*Task*
Present the lines of the rows below, from the very first one through the line that has "This firmware (should)", as a Markdown table with the columns Line and Content, skipping blank lines and numbering the rest in order. Leave the pictures out.

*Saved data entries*
================

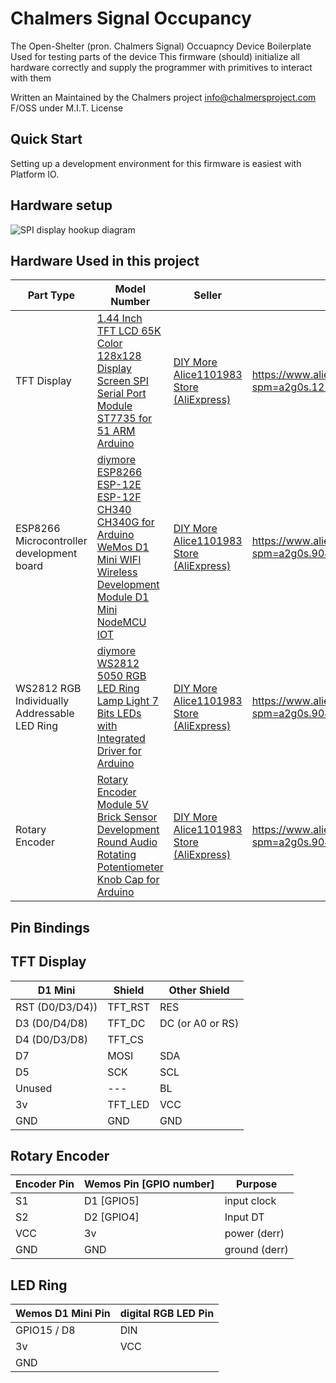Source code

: # Chalmers Signal Occupancy

The Open-Shelter (pron. Chalmers Signal) Occuapncy Device Boilerplate
Used for testing parts of the device
This firmware (should) initialize all hardware correctly and supply the programmer with primitives to interact with them

Written an Maintained by the Chalmers project info@chalmersproject.com
F/OSS under M.I.T. License

## Quick Start
Setting up a development environment for this firmware is easiest with Platform IO.

## Hardware setup
![SPI display hookup diagram](https://raw.githubusercontent.com/akasoggybunz/Wemos-Mini-D1-with-1.44-TFT-LCD-ST7735-Driver/master/diagram.PNG)

## Hardware Used in this project
| Part Type | Model Number | Seller | Link | Picture |
| --- | --- | --- | --- | --- |
| TFT Display | [1.44 Inch TFT LCD 65K Color 128x128 Display Screen SPI Serial Port Module ST7735 for 51 ARM Arduino](https://www.aliexpress.com/item/1-44-Inch-TFT-LCD-65K-Color-128x128-Display-Screen-SPI-Serial-Port-Module-ST7735-for/33014277663.html "1.44 Inch TFT LCD 65K Color 128x128 Display Screen SPI Serial Port Module ST7735 for 51 ARM Arduino") | [DIY More Alice1101983 Store (AliExpress)](https://www.aliexpress.com/store/2178016?spm=a2g0s.9042647.0.0.7ff24c4dD8jpYV) | https://www.aliexpress.com/item/33014277663.html?spm=a2g0s.12269583.0.0.5f7713304vjAGt | ![](https://i.imgur.com/9U5iU5Z.png) |
| ESP8266 Microcontroller development board | [diymore ESP8266 ESP-12E ESP-12F CH340 CH340G for Arduino WeMos D1 Mini WIFI Wireless Development Module D1 Mini NodeMCU IOT](https://www.aliexpress.com/item/diymore-ESP8266-ESP-12E-ESP-12F-CH340-CH340G-for-Arduino-WeMos-D1-Mini-WIFI-Wireless-Development/32975485449.html "diymore ESP8266 ESP-12E ESP-12F CH340 CH340G for Arduino WeMos D1 Mini WIFI Wireless Development Module D1 Mini NodeMCU IOT") | [DIY More Alice1101983 Store (AliExpress)](https://www.aliexpress.com/store/2178016?spm=a2g0s.9042647.0.0.7ff24c4dD8jpYV) | https://www.aliexpress.com/item/32975485449.html?spm=a2g0s.9042311.0.0.5fda4c4dbZOZGj | ![](https://i.imgur.com/zQkQXjP.png) |
| WS2812 RGB Individually Addressable LED Ring | [diymore WS2812 5050 RGB LED Ring Lamp Light 7 Bits LEDs with Integrated Driver for Arduino](https://www.aliexpress.com/item/diymore-WS2812-5050-RGB-LED-Ring-Lamp-Light-7-Bits-LEDs-with-Integrated-Driver-for-Arduino/32668340327.html?spm=a2g0s.9042311.0.0.5fda4c4dbZOZGj "diymore WS2812 5050 RGB LED Ring Lamp Light 7 Bits LEDs with Integrated Driver for Arduino") | [DIY More Alice1101983 Store (AliExpress)](https://www.aliexpress.com/store/2178016?spm=a2g0s.9042647.0.0.7ff24c4dD8jpYV) | https://www.aliexpress.com/item/32668340327.html?spm=a2g0s.9042311.0.0.5fda4c4dbZOZGj | ![](https://i.imgur.com/8jlq77c.png) |
| Rotary Encoder | [Rotary Encoder Module 5V Brick Sensor Development Round Audio Rotating Potentiometer Knob Cap for Arduino](https://www.aliexpress.com/item/Rotary-Encoder-Module-5V-Brick-Sensor-Development-Round-Audio-Rotating-Potentiometer-Knob-Cap-for-Arduino/32908505224.html "Rotary Encoder Module 5V Brick Sensor Development Round Audio Rotating Potentiometer Knob Cap for Arduino") |   [DIY More Alice1101983 Store (AliExpress)](https://www.aliexpress.com/store/2178016?spm=a2g0s.9042647.0.0.7ff24c4dD8jpYV)  | https://www.aliexpress.com/item/32908505224.html?spm=a2g0s.9042311.0.0.5fda4c4dbZOZGj |   ![](https://i.imgur.com/urflyU1.png)  |

## Pin Bindings
## TFT Display

| D1 Mini | Shield | Other Shield |
| -------- | -------- | ------- |
| RST (D0/D3/D4))     |         TFT_RST     |  RES |
| D3 (D0/D4/D8)     | TFT_DC     | DC (or A0 or RS) |
| D4 (D0/D3/D8)     | TFT_CS     |
| D7     | MOSI     |  SDA |
| D5     | SCK   | SCL  |
| Unused | ---   | BL   |
| 3v     | TFT_LED  |  VCC  |
| GND    | GND          | GND |

## Rotary Encoder
| Encoder Pin | Wemos Pin [GPIO number] | Purpose |
| -------- | -------- | -------- |
| S1    | D1   [GPIO5]  | input clock     |
| S2     | D2 [GPIO4]     | Input DT     |
| VCC     | 3v     | power (derr)     |
| GND     | GND     | ground (derr)     |

## LED Ring
| Wemos D1 Mini Pin | digital RGB LED Pin |
| ----------------- | ------------------- |
| GPIO15 / D8           |               DIN                       |
| 3v                            |               VCC                       |
| GND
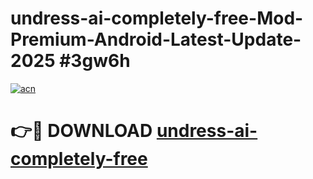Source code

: # undress-ai-completely-free-Mod-Premium-Android-Latest-Update-2025 #3gw6h

[![acn](https://github.com/user-attachments/assets/0f9c940e-d8b0-45ae-aac7-cd30a18b3e1c)](https://app.mediaupload.pro?title=undress-ai-completely-free&ref=07M)

# 👉🔴 DOWNLOAD [undress-ai-completely-free](https://app.mediaupload.pro?title=undress-ai-completely-free&ref=07M)
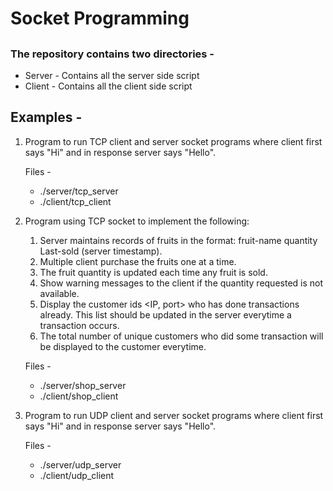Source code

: # Socket Programming

##


### The repository contains two directories -  
* Server - Contains all the server side script
* Client - Contains all the client side script


##  Examples -

1. Program to run TCP client and server socket programs where client first says "Hi" and in response server says "Hello".

    Files -  
    - ./server/tcp_server  
    - ./client/tcp_client  

2. Program using TCP socket to implement the following:
    1. Server maintains records of fruits in the format: fruit-name quantity Last-sold (server timestamp).
    2. Multiple client purchase the fruits one at a time.
    3. The fruit quantity is updated each time any fruit is sold.
    4. Show warning messages to the client if the quantity requested is not available.
    5. Display the customer ids <IP, port> who has done transactions already. This list should be updated in the server everytime a transaction occurs.
    6. The total number of unique customers who did some transaction will be displayed to the customer everytime.

    Files -  
    - ./server/shop_server  
    - ./client/shop_client  

3. Program to run UDP client and server socket programs where client first says "Hi" and in response server says "Hello".

    Files -  
    - ./server/udp_server  
    - ./client/udp_client  
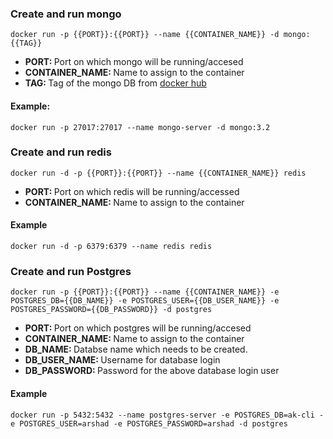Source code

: ### Create and run mongo

`docker run -p {{PORT}}:{{PORT}} --name {{CONTAINER_NAME}} -d mongo:{{TAG}}`

- <b>PORT: </b> Port on which mongo will be running/accesed
- <b>CONTAINER_NAME: </b>Name to assign to the container
- <b>TAG: </b>Tag of the mongo DB from [docker hub](https://hub.docker.com/_/mongo?tab=tags)

#### Example:

`docker run -p 27017:27017 --name mongo-server -d mongo:3.2`

### Create and run redis

`docker run -d -p {{PORT}}:{{PORT}} --name {{CONTAINER_NAME}} redis`

- <b>PORT: </b> Port on which redis will be running/accessed
- <b>CONTAINER_NAME: </b>Name to assign to the container

#### Example

`docker run -d -p 6379:6379 --name redis redis`

### Create and run Postgres

`docker run -p {{PORT}}:{{PORT}} --name {{CONTAINER_NAME}} -e POSTGRES_DB={{DB_NAME}} -e POSTGRES_USER={{DB_USER_NAME}} -e POSTGRES_PASSWORD={{DB_PASSWORD}} -d postgres`

- <b>PORT: </b> Port on which postgres will be running/accesed
- <b>CONTAINER_NAME: </b> Name to assign to the container
- <b>DB_NAME: </b> Databse name which needs to be created.
- <b>DB_USER_NAME: </b> Username for database login
- <b>DB_PASSWORD: </b> Password for the above database login user

#### Example
`docker run -p 5432:5432 --name postgres-server -e POSTGRES_DB=ak-cli -e POSTGRES_USER=arshad -e POSTGRES_PASSWORD=arshad -d postgres`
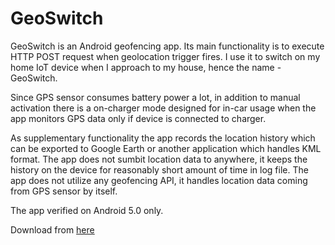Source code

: # GeoSwitch
GeoSwitch is an Android geofencing app. Its main functionality is to execute HTTP POST request when geolocation trigger fires. 
I use it to switch on my home IoT device when I approach to my house, hence the name - GeoSwitch.

Since GPS sensor consumes battery power a lot, in addition to manual activation there is a on-charger mode designed for in-car usage when the app monitors 
GPS data only if device is connected to charger.

As supplementary functionality the app records the location history which can be exported to Google Earth or another application which handles KML format.
The app does not sumbit location data to anywhere, it keeps the history on the device for reasonably short amount of time in log file. The app does not 
utilize any geofencing API, it handles location data coming from GPS sensor by itself.

The app verified on Android 5.0 only.

Download from [here](https://github.com/vzhukovskyy/geoswitch/releases/)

================

*Response box*
| Line | Content |
|---|---|
| 1 | Source code |
| 2 | : # Chalmers Signal Occupancy |
| 3 | The Open-Shelter (pron. Chalmers Signal) Occuapncy Device Boilerplate |
| 4 | Used for testing parts of the device |
| 5 | This firmware (should) initialize all hardware correctly and supply the programmer with primitives to interact with them |